Newspapers today estimated that the fire which destroyed a lumber yard at Haifa yesterday caused a loss of $25,000.

Other cases of incendiarism reported overnight include the following:

Complete destruction of the Nesher warehouse, near the Haifa railway, with $10,000 estimated damage. Four thousand skins were destroyed when fire gutted a tannery at Tel Aviv. More than 1,000 dunams of crops were destroyed in the Jewish colony of Ein Harod.

Four hundred trees were uprooted in the vicinity of Mishmar ha-Emek. During the night fire broke out in the Balfour Forest, but was swiftly extinguished before it gained headway. A similar incident occurred at Giveat Shelosha, near Petach Tikvah.

An Arab carrying bombs in his pocket was arrested at Tel Aviv.

In Jerusalem an Arab was arrested on a charge of cutting telephone wires between this city and Jericho.

ARABS LOOSEN RAILWAY TRACKS

Arabs yesterday resorted to loosening railroad tracks, cutting telephone wires and puncturing automobile tires by spreading nails on roads to tie up communications as the general strike against Jewish immigration entered its third week.

The automobiles of the American Consul here and of the High Commissioner were among the more than 100 whose tires were punctured. When the American consul’s car was halted in the Meah Shearim quarter of Jerusalem by punctured tires, police transferred him into another automobile.

Loosened rails were discovered in several parts of the country before any accident had occurred and the railroads were placed under special guard. Cut telephone wires between Jerusalem and northern districts were quickly repaired by the authorities.

Despite Arab attempts to blockade Jewish communities, which included attacks on Arab peasants bringing milk and vegetables to market the Tel Aviv Municipal Council announced at a press conference that the city was well provided with flour, sugar and other foodstuffs. Curfew was lifted last night on the outskirts of Tel Aviv.

It was learned that Dr. Chaim Weizmann, President of the Jewish Agency for Palestine, during a visit with Moshe Shertok to High Commissioner Wauchope protested vigorously against alleged Government laxity and emphasized that security was the obvious duty of any Government.

He also discussed immigration certificates, it was learned, which led to the belief that the new immigration schedule would be announced before next Sunday, when Dr. Weizmann is to leave for London.

ARAB LEADERS SPLIT IN STRIKE ACTION

The problem of whether to call Arab Government employes out on strike caused the first serious split between the factions headed by the Grand Mufti, Haj Amin el Husseini, and by Ragheb Bey Nashashibi, ex-mayor of Jerusalem. The Nashashibi group demanded that Government employes be forced to join the strike, while the Mufti’s group opposed the proposal on the ground the employes might lose their positions by striking.

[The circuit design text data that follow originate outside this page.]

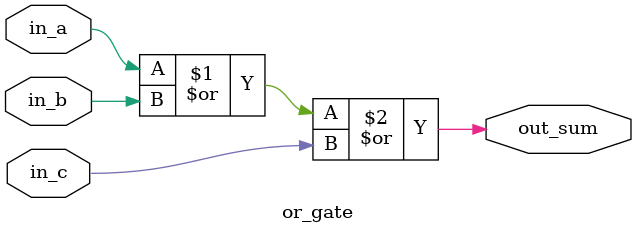
<source format=v>
module or_gate(
    in_a,
    in_b,
    in_c,
    out_sum
);

input in_a;
input in_b;
input in_c;
output out_sum;

assign out_sum = in_a | in_b | in_c;

endmodule
</source>
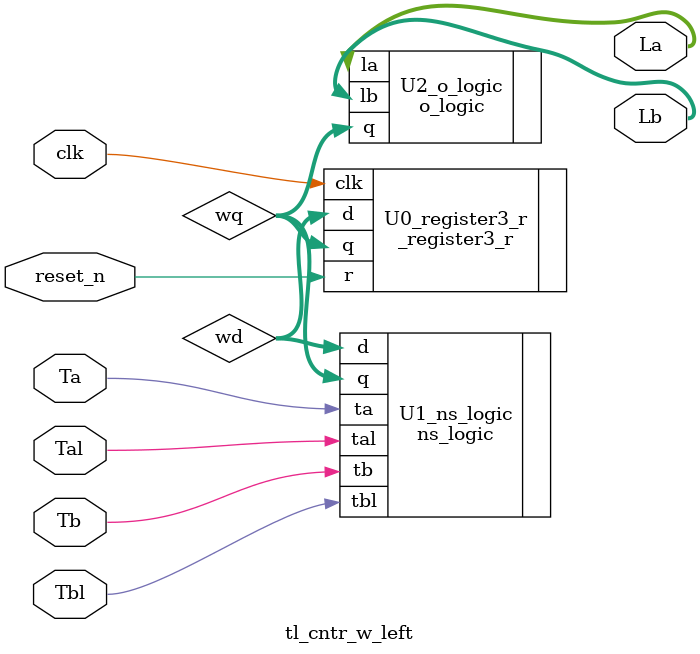
<source format=v>
module tl_cntr_w_left(clk, reset_n, Ta, Tal, Tb, Tbl, La, Lb); // top module
	input clk, reset_n, Ta, Tal, Tb, Tbl; // sensor
	output [1:0] La, Lb; // light
	wire [2:0] wd,wq;
	
	_register3_r U0_register3_r(.clk(clk),.r(reset_n),.d(wd),.q(wq));
	ns_logic U1_ns_logic(.q(wq),.ta(Ta),.tal(Tal),.tb(Tb),.tbl(Tbl),.d(wd));
	o_logic U2_o_logic(.la(La),.lb(Lb),.q(wq));
	
endmodule
</source>
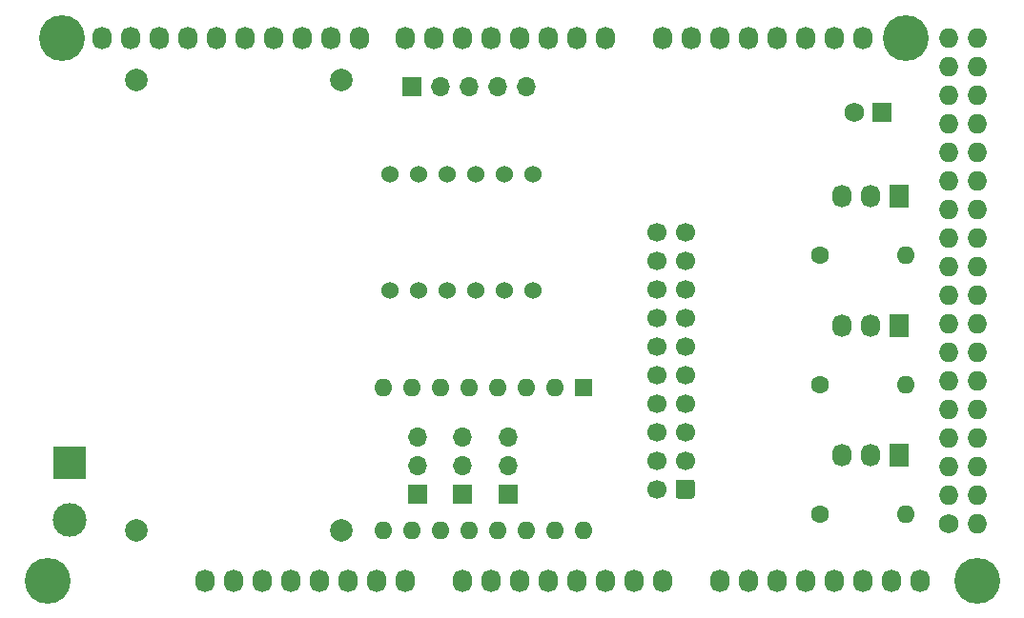
<source format=gts>
G04 #@! TF.GenerationSoftware,KiCad,Pcbnew,5.1.6-c6e7f7d~87~ubuntu18.04.1*
G04 #@! TF.CreationDate,2021-05-18T20:00:01+01:00*
G04 #@! TF.ProjectId,CheeseShield,43686565-7365-4536-9869-656c642e6b69,rev?*
G04 #@! TF.SameCoordinates,Original*
G04 #@! TF.FileFunction,Soldermask,Top*
G04 #@! TF.FilePolarity,Negative*
%FSLAX46Y46*%
G04 Gerber Fmt 4.6, Leading zero omitted, Abs format (unit mm)*
G04 Created by KiCad (PCBNEW 5.1.6-c6e7f7d~87~ubuntu18.04.1) date 2021-05-18 20:00:01*
%MOMM*%
%LPD*%
G01*
G04 APERTURE LIST*
%ADD10C,1.524000*%
%ADD11O,1.700000X1.700000*%
%ADD12R,1.700000X1.700000*%
%ADD13C,1.700000*%
%ADD14R,1.750000X1.750000*%
%ADD15C,1.750000*%
%ADD16C,1.600000*%
%ADD17O,1.600000X1.600000*%
%ADD18C,2.000000*%
%ADD19R,1.730000X2.030000*%
%ADD20O,1.730000X2.030000*%
%ADD21R,3.000000X3.000000*%
%ADD22C,3.000000*%
%ADD23R,1.600000X1.600000*%
%ADD24C,1.727200*%
%ADD25O,1.727200X1.727200*%
%ADD26O,1.727200X2.032000*%
%ADD27C,4.064000*%
G04 APERTURE END LIST*
D10*
X73800000Y1000000D03*
X76340000Y1000000D03*
X78880000Y1000000D03*
X81420000Y1000000D03*
X83960000Y1000000D03*
X86500000Y1000000D03*
X73790000Y-9340000D03*
X76330000Y-9340000D03*
X78870000Y-9340000D03*
X81410000Y-9340000D03*
X83950000Y-9340000D03*
X86500000Y-9350000D03*
D11*
X85910000Y8750000D03*
X83370000Y8750000D03*
X80830000Y8750000D03*
X78290000Y8750000D03*
D12*
X75750000Y8750000D03*
D13*
X97460000Y-4140000D03*
X97460000Y-6680000D03*
X97460000Y-9220000D03*
X97460000Y-11760000D03*
X97460000Y-14300000D03*
X97460000Y-16840000D03*
X97460000Y-19380000D03*
X97460000Y-21920000D03*
X97460000Y-24460000D03*
X97460000Y-27000000D03*
X100000000Y-4140000D03*
X100000000Y-6680000D03*
X100000000Y-9220000D03*
X100000000Y-11760000D03*
X100000000Y-14300000D03*
X100000000Y-16840000D03*
X100000000Y-19380000D03*
X100000000Y-21920000D03*
X100000000Y-24460000D03*
G36*
G01*
X100850000Y-26400000D02*
X100850000Y-27600000D01*
G75*
G02*
X100600000Y-27850000I-250000J0D01*
G01*
X99400000Y-27850000D01*
G75*
G02*
X99150000Y-27600000I0J250000D01*
G01*
X99150000Y-26400000D01*
G75*
G02*
X99400000Y-26150000I250000J0D01*
G01*
X100600000Y-26150000D01*
G75*
G02*
X100850000Y-26400000I0J-250000D01*
G01*
G37*
D14*
X117500000Y6500000D03*
D15*
X115000000Y6500000D03*
D16*
X112000000Y-17750000D03*
D17*
X119620000Y-17750000D03*
D16*
X112000000Y-6250000D03*
D17*
X119620000Y-6250000D03*
D16*
X112000000Y-29250000D03*
D17*
X119620000Y-29250000D03*
D18*
X69450000Y9400000D03*
X51250000Y9400000D03*
X69450000Y-30700000D03*
X51250000Y-30700000D03*
D19*
X119000000Y-12500000D03*
D20*
X116460000Y-12500000D03*
X113920000Y-12500000D03*
D19*
X119000000Y-1000000D03*
D20*
X116460000Y-1000000D03*
X113920000Y-1000000D03*
D19*
X119000000Y-24000000D03*
D20*
X116460000Y-24000000D03*
X113920000Y-24000000D03*
D21*
X45300000Y-24700000D03*
D22*
X45300000Y-29780000D03*
D12*
X84250000Y-27500000D03*
D11*
X84250000Y-24960000D03*
X84250000Y-22420000D03*
D12*
X80250000Y-27500000D03*
D11*
X80250000Y-24960000D03*
X80250000Y-22420000D03*
D12*
X76250000Y-27500000D03*
D11*
X76250000Y-24960000D03*
X76250000Y-22420000D03*
D23*
X91000000Y-18000000D03*
D17*
X73220000Y-30700000D03*
X88460000Y-18000000D03*
X75760000Y-30700000D03*
X85920000Y-18000000D03*
X78300000Y-30700000D03*
X83380000Y-18000000D03*
X80840000Y-30700000D03*
X80840000Y-18000000D03*
X83380000Y-30700000D03*
X78300000Y-18000000D03*
X85920000Y-30700000D03*
X75760000Y-18000000D03*
X88460000Y-30700000D03*
X73220000Y-18000000D03*
X91000000Y-30700000D03*
D24*
X123358000Y-30046000D03*
D25*
X125898000Y-30046000D03*
X123358000Y-27506000D03*
X125898000Y-27506000D03*
X123358000Y-24966000D03*
X125898000Y-24966000D03*
X123358000Y-22426000D03*
X125898000Y-22426000D03*
X123358000Y-19886000D03*
X125898000Y-19886000D03*
X123358000Y-17346000D03*
X125898000Y-17346000D03*
X123358000Y-14806000D03*
X125898000Y-14806000D03*
X123358000Y-12266000D03*
X125898000Y-12266000D03*
X123358000Y-9726000D03*
X125898000Y-9726000D03*
X123358000Y-7186000D03*
X125898000Y-7186000D03*
X123358000Y-4646000D03*
X125898000Y-4646000D03*
X123358000Y-2106000D03*
X125898000Y-2106000D03*
X123358000Y434000D03*
X125898000Y434000D03*
X123358000Y2974000D03*
X125898000Y2974000D03*
X123358000Y5514000D03*
X125898000Y5514000D03*
X123358000Y8054000D03*
X125898000Y8054000D03*
X123358000Y10594000D03*
X125898000Y10594000D03*
X123358000Y13134000D03*
X125898000Y13134000D03*
D26*
X57318000Y-35126000D03*
X59858000Y-35126000D03*
X62398000Y-35126000D03*
X64938000Y-35126000D03*
X67478000Y-35126000D03*
X70018000Y-35126000D03*
X72558000Y-35126000D03*
X75098000Y-35126000D03*
X80178000Y-35126000D03*
X82718000Y-35126000D03*
X85258000Y-35126000D03*
X87798000Y-35126000D03*
X90338000Y-35126000D03*
X92878000Y-35126000D03*
X95418000Y-35126000D03*
X97958000Y-35126000D03*
X103038000Y-35126000D03*
X105578000Y-35126000D03*
X108118000Y-35126000D03*
X110658000Y-35126000D03*
X113198000Y-35126000D03*
X115738000Y-35126000D03*
X118278000Y-35126000D03*
X120818000Y-35126000D03*
X48174000Y13134000D03*
X50714000Y13134000D03*
X53254000Y13134000D03*
X55794000Y13134000D03*
X58334000Y13134000D03*
X60874000Y13134000D03*
X63414000Y13134000D03*
X65954000Y13134000D03*
X68494000Y13134000D03*
X71034000Y13134000D03*
X75098000Y13134000D03*
X77638000Y13134000D03*
X80178000Y13134000D03*
X82718000Y13134000D03*
X85258000Y13134000D03*
X87798000Y13134000D03*
X90338000Y13134000D03*
X92878000Y13134000D03*
X97958000Y13134000D03*
X100498000Y13134000D03*
X103038000Y13134000D03*
X105578000Y13134000D03*
X108118000Y13134000D03*
X110658000Y13134000D03*
X113198000Y13134000D03*
X115738000Y13134000D03*
D27*
X43348000Y-35126000D03*
X125898000Y-35126000D03*
X44618000Y13134000D03*
X119548000Y13134000D03*
M02*

</source>
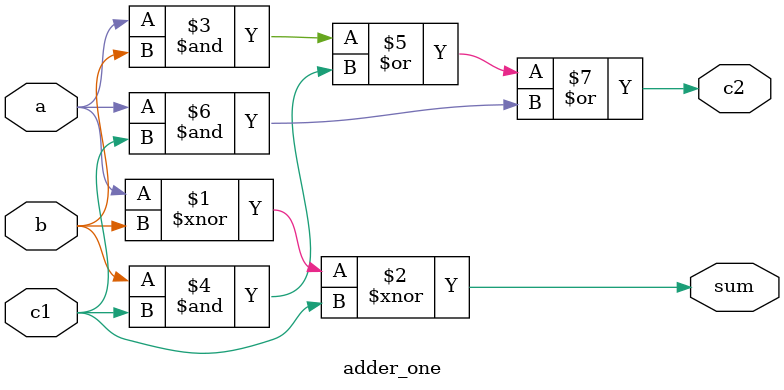
<source format=v>
`timescale 1ns / 1ps
module adder_one(a, b, c1, sum, c2
    );
	 input wire a, b, c1;
	 output wire c2,sum;
	 assign sum = a^~b^~c1;
	 assign c2 = (a&b)|(b&c1)|(a&c1); 
	 
endmodule
</source>
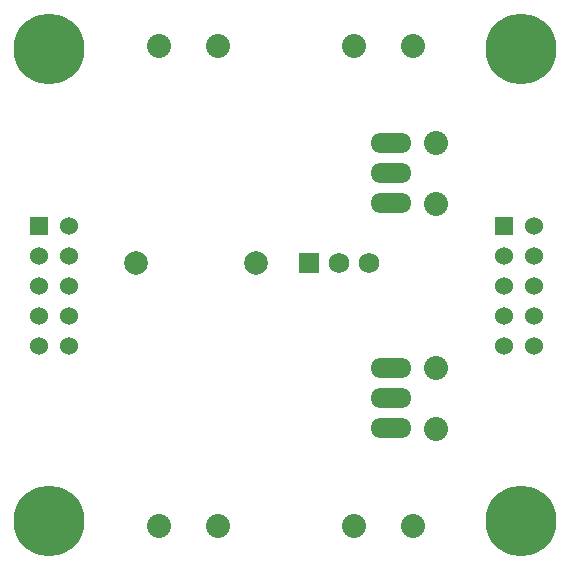
<source format=gbs>
%FSLAX36Y36*%
G04 Gerber Fmt 3.6, Leading zero omitted, Abs format (unit inch)*
G04 Created by KiCad (PCBNEW (2014-jul-16 BZR unknown)-product) date Sun 02 Nov 2014 10:36:42 PM PST*
%MOIN*%
G01*
G04 APERTURE LIST*
%ADD10C,0.003937*%
%ADD11R,0.068000X0.068000*%
%ADD12C,0.068000*%
%ADD13R,0.060000X0.060000*%
%ADD14C,0.060000*%
%ADD15C,0.080000*%
%ADD16O,0.137800X0.066900*%
%ADD17C,0.078700*%
%ADD18C,0.236220*%
G04 APERTURE END LIST*
D10*
D11*
X5000000Y-4850000D03*
D12*
X5100000Y-4850000D03*
X5200000Y-4850000D03*
D13*
X4100000Y-4725000D03*
D14*
X4200000Y-4725000D03*
X4100000Y-4825000D03*
X4200000Y-4825000D03*
X4100000Y-4925000D03*
X4200000Y-4925000D03*
X4100000Y-5025000D03*
X4200000Y-5025000D03*
X4100000Y-5125000D03*
X4200000Y-5125000D03*
D15*
X4698425Y-5725000D03*
X4501575Y-5725000D03*
X5348425Y-5725000D03*
X5151575Y-5725000D03*
X4501575Y-4125000D03*
X4698425Y-4125000D03*
X5151575Y-4125000D03*
X5348425Y-4125000D03*
D13*
X5650000Y-4725000D03*
D14*
X5750000Y-4725000D03*
X5650000Y-4825000D03*
X5750000Y-4825000D03*
X5650000Y-4925000D03*
X5750000Y-4925000D03*
X5650000Y-5025000D03*
X5750000Y-5025000D03*
X5650000Y-5125000D03*
X5750000Y-5125000D03*
D16*
X5275000Y-5300000D03*
X5275000Y-5400000D03*
X5275000Y-5200000D03*
X5275000Y-4550000D03*
X5275000Y-4650000D03*
X5275000Y-4450000D03*
D17*
X4825000Y-4850000D03*
X4425000Y-4850000D03*
D15*
X5425000Y-5199500D03*
X5425000Y-5400500D03*
X5425000Y-4449500D03*
X5425000Y-4650500D03*
D18*
X5708661Y-5708661D03*
X4133858Y-5708661D03*
X5708661Y-4133858D03*
X4133858Y-4133858D03*
M02*

</source>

Although goods consigned for exhibition at the Levant Fair in Tel Aviv were held up at Jaffa harbor by the strike, the Rumanian and Polish pavilions opened for two hours. All foreign pavilions are expected to open next weekend.

Hebrew newspapers bitterly criticized the Government for alleged inactivity and asked whether the Government or the Arab Strike Committee was ruling the country. The papers demanded additional protection, especially for the Jewish colonies.

Arab newspapers reported that Yahya Mohammed Hamid ed-Din, Imam of Yemen, had cabled King Edward at London asking justice for the Palestine Arabs.